● **PROBLEM DESCRIPTION**
Return every line below exactly as written.

● **DATASET EXCERPTS**

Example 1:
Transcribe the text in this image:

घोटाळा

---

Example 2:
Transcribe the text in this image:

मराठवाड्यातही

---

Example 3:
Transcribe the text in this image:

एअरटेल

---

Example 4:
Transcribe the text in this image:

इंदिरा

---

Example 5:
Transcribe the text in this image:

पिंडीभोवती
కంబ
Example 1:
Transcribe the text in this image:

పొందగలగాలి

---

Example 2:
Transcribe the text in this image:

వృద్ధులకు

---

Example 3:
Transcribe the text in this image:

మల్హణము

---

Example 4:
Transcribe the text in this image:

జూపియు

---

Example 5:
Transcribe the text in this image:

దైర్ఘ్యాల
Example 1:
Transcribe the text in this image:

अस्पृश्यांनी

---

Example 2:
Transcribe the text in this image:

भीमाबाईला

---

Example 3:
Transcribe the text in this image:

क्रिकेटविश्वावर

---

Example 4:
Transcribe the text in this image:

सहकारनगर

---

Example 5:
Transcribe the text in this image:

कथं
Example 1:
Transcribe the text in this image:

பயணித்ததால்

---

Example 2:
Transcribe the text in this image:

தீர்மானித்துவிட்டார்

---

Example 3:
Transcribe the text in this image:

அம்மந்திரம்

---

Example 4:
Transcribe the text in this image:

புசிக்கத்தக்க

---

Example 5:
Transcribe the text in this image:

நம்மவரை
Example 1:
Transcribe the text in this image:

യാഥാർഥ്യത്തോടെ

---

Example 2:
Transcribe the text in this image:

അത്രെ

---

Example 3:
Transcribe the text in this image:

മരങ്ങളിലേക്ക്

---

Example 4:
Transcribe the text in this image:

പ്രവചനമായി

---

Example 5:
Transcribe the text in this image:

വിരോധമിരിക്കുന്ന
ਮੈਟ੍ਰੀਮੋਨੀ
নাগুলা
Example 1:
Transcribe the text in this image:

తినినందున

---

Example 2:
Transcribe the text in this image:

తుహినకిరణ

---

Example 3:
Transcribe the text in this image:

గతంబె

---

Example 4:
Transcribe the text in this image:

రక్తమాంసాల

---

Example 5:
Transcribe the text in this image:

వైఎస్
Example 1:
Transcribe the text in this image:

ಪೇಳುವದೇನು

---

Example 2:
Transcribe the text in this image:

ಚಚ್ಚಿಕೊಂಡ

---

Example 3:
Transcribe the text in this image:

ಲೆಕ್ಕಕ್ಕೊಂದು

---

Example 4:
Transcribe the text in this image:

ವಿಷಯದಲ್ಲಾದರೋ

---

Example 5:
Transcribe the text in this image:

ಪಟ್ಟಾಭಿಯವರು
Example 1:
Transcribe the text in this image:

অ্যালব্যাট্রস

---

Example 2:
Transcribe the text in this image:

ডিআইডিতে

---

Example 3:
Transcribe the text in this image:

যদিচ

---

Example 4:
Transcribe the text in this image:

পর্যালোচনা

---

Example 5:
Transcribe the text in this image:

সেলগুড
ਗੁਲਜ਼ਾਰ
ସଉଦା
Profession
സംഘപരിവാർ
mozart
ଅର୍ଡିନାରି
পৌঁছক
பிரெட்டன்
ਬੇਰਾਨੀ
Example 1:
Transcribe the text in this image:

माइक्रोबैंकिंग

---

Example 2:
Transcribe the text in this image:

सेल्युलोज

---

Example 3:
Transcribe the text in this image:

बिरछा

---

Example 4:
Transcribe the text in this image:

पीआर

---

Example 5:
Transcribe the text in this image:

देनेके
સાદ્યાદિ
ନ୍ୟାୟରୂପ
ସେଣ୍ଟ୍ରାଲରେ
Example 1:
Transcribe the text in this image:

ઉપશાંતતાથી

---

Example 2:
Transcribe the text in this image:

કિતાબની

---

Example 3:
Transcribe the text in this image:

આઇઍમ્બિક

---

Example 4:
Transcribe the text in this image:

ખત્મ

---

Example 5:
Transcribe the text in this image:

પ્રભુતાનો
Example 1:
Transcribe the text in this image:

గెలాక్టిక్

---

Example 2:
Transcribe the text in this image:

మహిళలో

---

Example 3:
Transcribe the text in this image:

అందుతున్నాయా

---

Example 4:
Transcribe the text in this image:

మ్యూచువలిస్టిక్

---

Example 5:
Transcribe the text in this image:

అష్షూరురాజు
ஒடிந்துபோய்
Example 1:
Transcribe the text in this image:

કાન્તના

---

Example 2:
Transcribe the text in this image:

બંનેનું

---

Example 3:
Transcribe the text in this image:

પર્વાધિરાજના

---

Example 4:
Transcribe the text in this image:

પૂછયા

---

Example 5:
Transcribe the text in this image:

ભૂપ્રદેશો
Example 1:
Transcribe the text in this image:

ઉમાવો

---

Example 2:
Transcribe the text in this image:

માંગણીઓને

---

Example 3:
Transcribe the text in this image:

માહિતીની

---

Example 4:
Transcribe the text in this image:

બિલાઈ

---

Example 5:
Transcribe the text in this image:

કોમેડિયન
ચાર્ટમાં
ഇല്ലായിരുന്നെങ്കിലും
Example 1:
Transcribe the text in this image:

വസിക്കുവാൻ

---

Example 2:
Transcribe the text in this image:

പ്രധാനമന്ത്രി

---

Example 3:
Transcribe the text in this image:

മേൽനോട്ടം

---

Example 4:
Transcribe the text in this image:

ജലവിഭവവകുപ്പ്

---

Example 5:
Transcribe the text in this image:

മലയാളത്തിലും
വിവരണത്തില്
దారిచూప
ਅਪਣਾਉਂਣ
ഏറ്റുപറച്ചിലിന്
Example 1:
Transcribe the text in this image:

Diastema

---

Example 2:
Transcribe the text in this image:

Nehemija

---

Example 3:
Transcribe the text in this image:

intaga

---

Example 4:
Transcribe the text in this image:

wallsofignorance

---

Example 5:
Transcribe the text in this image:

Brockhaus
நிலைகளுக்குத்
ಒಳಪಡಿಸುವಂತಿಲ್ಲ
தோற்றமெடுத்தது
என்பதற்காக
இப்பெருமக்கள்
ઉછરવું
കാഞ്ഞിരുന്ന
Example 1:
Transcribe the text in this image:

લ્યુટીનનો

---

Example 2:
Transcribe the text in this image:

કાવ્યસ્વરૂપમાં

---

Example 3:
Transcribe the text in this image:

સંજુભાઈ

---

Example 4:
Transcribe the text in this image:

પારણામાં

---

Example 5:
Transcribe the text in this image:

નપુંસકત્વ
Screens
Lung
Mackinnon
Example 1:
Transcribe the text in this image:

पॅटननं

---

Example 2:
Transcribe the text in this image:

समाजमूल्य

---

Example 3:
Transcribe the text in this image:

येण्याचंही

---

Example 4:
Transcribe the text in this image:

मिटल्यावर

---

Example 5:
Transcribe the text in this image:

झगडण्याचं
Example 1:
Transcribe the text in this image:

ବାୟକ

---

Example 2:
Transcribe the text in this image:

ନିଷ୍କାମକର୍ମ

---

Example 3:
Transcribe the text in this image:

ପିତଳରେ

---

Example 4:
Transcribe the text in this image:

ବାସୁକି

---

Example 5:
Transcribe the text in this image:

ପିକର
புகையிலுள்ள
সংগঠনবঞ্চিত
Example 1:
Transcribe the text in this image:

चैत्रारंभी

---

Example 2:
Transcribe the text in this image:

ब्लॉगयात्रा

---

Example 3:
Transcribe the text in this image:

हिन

● **EXERCISE ANSWER**
Example 1:
Transcribe the text in this image:

घोटाळा

---

Example 2:
Transcribe the text in this image:

मराठवाड्यातही

---

Example 3:
Transcribe the text in this image:

एअरटेल

---

Example 4:
Transcribe the text in this image:

इंदिरा

---

Example 5:
Transcribe the text in this image:

पिंडीभोवती
కంబ
Example 1:
Transcribe the text in this image:

పొందగలగాలి

---

Example 2:
Transcribe the text in this image:

వృద్ధులకు

---

Example 3:
Transcribe the text in this image:

మల్హణము

---

Example 4:
Transcribe the text in this image:

జూపియు

---

Example 5:
Transcribe the text in this image:

దైర్ఘ్యాల
Example 1:
Transcribe the text in this image:

अस्पृश्यांनी

---

Example 2:
Transcribe the text in this image:

भीमाबाईला

---

Example 3:
Transcribe the text in this image:

क्रिकेटविश्वावर

---

Example 4:
Transcribe the text in this image:

सहकारनगर

---

Example 5:
Transcribe the text in this image:

कथं
Example 1:
Transcribe the text in this image:

பயணித்ததால்

---

Example 2:
Transcribe the text in this image:

தீர்மானித்துவிட்டார்

---

Example 3:
Transcribe the text in this image:

அம்மந்திரம்

---

Example 4:
Transcribe the text in this image:

புசிக்கத்தக்க

---

Example 5:
Transcribe the text in this image:

நம்மவரை
Example 1:
Transcribe the text in this image:

യാഥാർഥ്യത്തോടെ

---

Example 2:
Transcribe the text in this image:

അത്രെ

---

Example 3:
Transcribe the text in this image:

മരങ്ങളിലേക്ക്

---

Example 4:
Transcribe the text in this image:

പ്രവചനമായി

---

Example 5:
Transcribe the text in this image:

വിരോധമിരിക്കുന്ന
ਮੈਟ੍ਰੀਮੋਨੀ
নাগুলা
Example 1:
Transcribe the text in this image:

తినినందున

---

Example 2:
Transcribe the text in this image:

తుహినకిరణ

---

Example 3:
Transcribe the text in this image:

గతంబె

---

Example 4:
Transcribe the text in this image:

రక్తమాంసాల

---

Example 5:
Transcribe the text in this image:

వైఎస్
Example 1:
Transcribe the text in this image:

ಪೇಳುವದೇನು

---

Example 2:
Transcribe the text in this image:

ಚಚ್ಚಿಕೊಂಡ

---

Example 3:
Transcribe the text in this image:

ಲೆಕ್ಕಕ್ಕೊಂದು

---

Example 4:
Transcribe the text in this image:

ವಿಷಯದಲ್ಲಾದರೋ

---

Example 5:
Transcribe the text in this image:

ಪಟ್ಟಾಭಿಯವರು
Example 1:
Transcribe the text in this image:

অ্যালব্যাট্রস

---

Example 2:
Transcribe the text in this image:

ডিআইডিতে

---

Example 3:
Transcribe the text in this image:

যদিচ

---

Example 4:
Transcribe the text in this image:

পর্যালোচনা

---

Example 5:
Transcribe the text in this image:

সেলগুড
ਗੁਲਜ਼ਾਰ
ସଉଦା
Profession
സംഘപരിവാർ
mozart
ଅର୍ଡିନାରି
পৌঁছক
பிரெட்டன்
ਬੇਰਾਨੀ
Example 1:
Transcribe the text in this image:

माइक्रोबैंकिंग

---

Example 2:
Transcribe the text in this image:

सेल्युलोज

---

Example 3:
Transcribe the text in this image:

बिरछा

---

Example 4:
Transcribe the text in this image:

पीआर

---

Example 5:
Transcribe the text in this image:

देनेके
સાદ્યાદિ
ନ୍ୟାୟରୂପ
ସେଣ୍ଟ୍ରାଲରେ
Example 1:
Transcribe the text in this image:

ઉપશાંતતાથી

---

Example 2:
Transcribe the text in this image:

કિતાબની

---

Example 3:
Transcribe the text in this image:

આઇઍમ્બિક

---

Example 4:
Transcribe the text in this image:

ખત્મ

---

Example 5:
Transcribe the text in this image:

પ્રભુતાનો
Example 1:
Transcribe the text in this image:

గెలాక్టిక్

---

Example 2:
Transcribe the text in this image:

మహిళలో

---

Example 3:
Transcribe the text in this image:

అందుతున్నాయా

---

Example 4:
Transcribe the text in this image:

మ్యూచువలిస్టిక్

---

Example 5:
Transcribe the text in this image:

అష్షూరురాజు
ஒடிந்துபோய்
Example 1:
Transcribe the text in this image:

કાન્તના

---

Example 2:
Transcribe the text in this image:

બંનેનું

---

Example 3:
Transcribe the text in this image:

પર્વાધિરાજના

---

Example 4:
Transcribe the text in this image:

પૂછયા

---

Example 5:
Transcribe the text in this image:

ભૂપ્રદેશો
Example 1:
Transcribe the text in this image:

ઉમાવો

---

Example 2:
Transcribe the text in this image:

માંગણીઓને

---

Example 3:
Transcribe the text in this image:

માહિતીની

---

Example 4:
Transcribe the text in this image:

બિલાઈ

---

Example 5:
Transcribe the text in this image:

કોમેડિયન
ચાર્ટમાં
ഇല്ലായിരുന്നെങ്കിലും
Example 1:
Transcribe the text in this image:

വസിക്കുവാൻ

---

Example 2:
Transcribe the text in this image:

പ്രധാനമന്ത്രി

---

Example 3:
Transcribe the text in this image:

മേൽനോട്ടം

---

Example 4:
Transcribe the text in this image:

ജലവിഭവവകുപ്പ്

---

Example 5:
Transcribe the text in this image:

മലയാളത്തിലും
വിവരണത്തില്
దారిచూప
ਅਪਣਾਉਂਣ
ഏറ്റുപറച്ചിലിന്
Example 1:
Transcribe the text in this image:

Diastema

---

Example 2:
Transcribe the text in this image:

Nehemija

---

Example 3:
Transcribe the text in this image:

intaga

---

Example 4:
Transcribe the text in this image:

wallsofignorance

---

Example 5:
Transcribe the text in this image:

Brockhaus
நிலைகளுக்குத்
ಒಳಪಡಿಸುವಂತಿಲ್ಲ
தோற்றமெடுத்தது
என்பதற்காக
இப்பெருமக்கள்
ઉછરવું
കാഞ്ഞിരുന്ന
Example 1:
Transcribe the text in this image:

લ્યુટીનનો

---

Example 2:
Transcribe the text in this image:

કાવ્યસ્વરૂપમાં

---

Example 3:
Transcribe the text in this image:

સંજુભાઈ

---

Example 4:
Transcribe the text in this image:

પારણામાં

---

Example 5:
Transcribe the text in this image:

નપુંસકત્વ
Screens
Lung
Mackinnon
Example 1:
Transcribe the text in this image:

पॅटननं

---

Example 2:
Transcribe the text in this image:

समाजमूल्य

---

Example 3:
Transcribe the text in this image:

येण्याचंही

---

Example 4:
Transcribe the text in this image:

मिटल्यावर

---

Example 5:
Transcribe the text in this image:

झगडण्याचं
Example 1:
Transcribe the text in this image:

ବାୟକ

---

Example 2:
Transcribe the text in this image:

ନିଷ୍କାମକର୍ମ

---

Example 3:
Transcribe the text in this image:

ପିତଳରେ

---

Example 4:
Transcribe the text in this image:

ବାସୁକି

---

Example 5:
Transcribe the text in this image:

ପିକର
புகையிலுள்ள
সংগঠনবঞ্চিত
Example 1:
Transcribe the text in this image:

चैत्रारंभी

---

Example 2:
Transcribe the text in this image:

ब्लॉगयात्रा

---

Example 3:
Transcribe the text in this image:

हिन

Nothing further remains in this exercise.